InsightIDR - Partial UBA Alerting Disruption (All regions)

This incident has been addressed. The volume of 'First ingress authentication from country' and 'Brute force from unknown source' alerts has returned to normal, and the status of most users is now correctly shown. Any remaining users previously marked inactive (as well as the accounts associated with those users) will return to active as users log into associated assets.

The code change which triggered this event has been rolled back. Our engineering team has repaired affected data for users in LDAP-based accounts by correcting their Active status. These users will no longer trigger false positive alerts.

This issue affected cloud-based and LDAP-based accounts. Our engineers are continuing to move groups of users back to their correct status. You should expect to see an ongoing reduction in false positive alerts as this work progresses toward completion. Cloud and SaaS users are more likely to be affected than others.

Finally, InsightIDR’s normal process of categorization has the ability to repair incorrectly categorized users over time. As incorrectly categorized users log in, they are moved into an Active state, eliminating further alerts.

This issue has not resulted in any data loss.

We will continue to update the status page with the latest information.

We identified an issue with a recent change in our system that affected the way InsightIDR interprets whether a user is active or not. As a result, InsightIDR incorrectly labeled some active users as "Removed", which impacted some alerts associated with those users:
- In some cases, a large number of false positive "First Ingress Authentication from Country" and “Bruteforce from Unknown Source” alerts were generated.
- Some “Ingress From Disabled Account” alerts that should have fired, did not.
- Some alert modifications for the above alerts may not have been applied.

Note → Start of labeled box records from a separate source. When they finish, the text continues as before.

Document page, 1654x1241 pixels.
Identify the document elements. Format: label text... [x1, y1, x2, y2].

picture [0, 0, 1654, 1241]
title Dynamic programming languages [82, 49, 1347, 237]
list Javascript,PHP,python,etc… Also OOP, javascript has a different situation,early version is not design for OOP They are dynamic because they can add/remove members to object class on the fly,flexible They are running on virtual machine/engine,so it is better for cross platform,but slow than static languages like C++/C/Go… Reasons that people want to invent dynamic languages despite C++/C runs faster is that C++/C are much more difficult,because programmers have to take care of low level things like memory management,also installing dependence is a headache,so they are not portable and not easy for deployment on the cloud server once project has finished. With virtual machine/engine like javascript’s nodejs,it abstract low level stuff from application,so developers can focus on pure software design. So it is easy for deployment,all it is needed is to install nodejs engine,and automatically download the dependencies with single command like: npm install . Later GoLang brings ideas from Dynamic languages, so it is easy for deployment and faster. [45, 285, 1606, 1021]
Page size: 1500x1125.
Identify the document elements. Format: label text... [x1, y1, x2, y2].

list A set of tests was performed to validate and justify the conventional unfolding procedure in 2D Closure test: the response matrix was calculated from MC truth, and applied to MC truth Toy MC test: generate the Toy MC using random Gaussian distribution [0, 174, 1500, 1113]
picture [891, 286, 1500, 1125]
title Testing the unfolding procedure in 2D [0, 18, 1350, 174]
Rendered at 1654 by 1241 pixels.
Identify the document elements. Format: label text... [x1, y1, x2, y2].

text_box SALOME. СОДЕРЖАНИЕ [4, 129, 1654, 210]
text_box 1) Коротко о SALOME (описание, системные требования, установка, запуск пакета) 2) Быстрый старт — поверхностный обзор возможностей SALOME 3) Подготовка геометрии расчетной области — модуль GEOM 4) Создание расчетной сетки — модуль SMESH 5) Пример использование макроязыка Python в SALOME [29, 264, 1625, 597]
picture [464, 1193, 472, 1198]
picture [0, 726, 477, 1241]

Our response and next steps:
Rapid7 Engineering teams are working on a fix to revert all users that were incorrectly labeled as “Removed” to their original “Active” status.

We will continue to update the status page with the latest information.

The issue has been identified and a fix is being implemented.

We are continuing to investigate this issue.

The team is currently aware of an issue which is marking some users as "Removed" in IDR.
We are working on identifying and fixing the issue so that the statuses of those "Removed" users are reset correctly.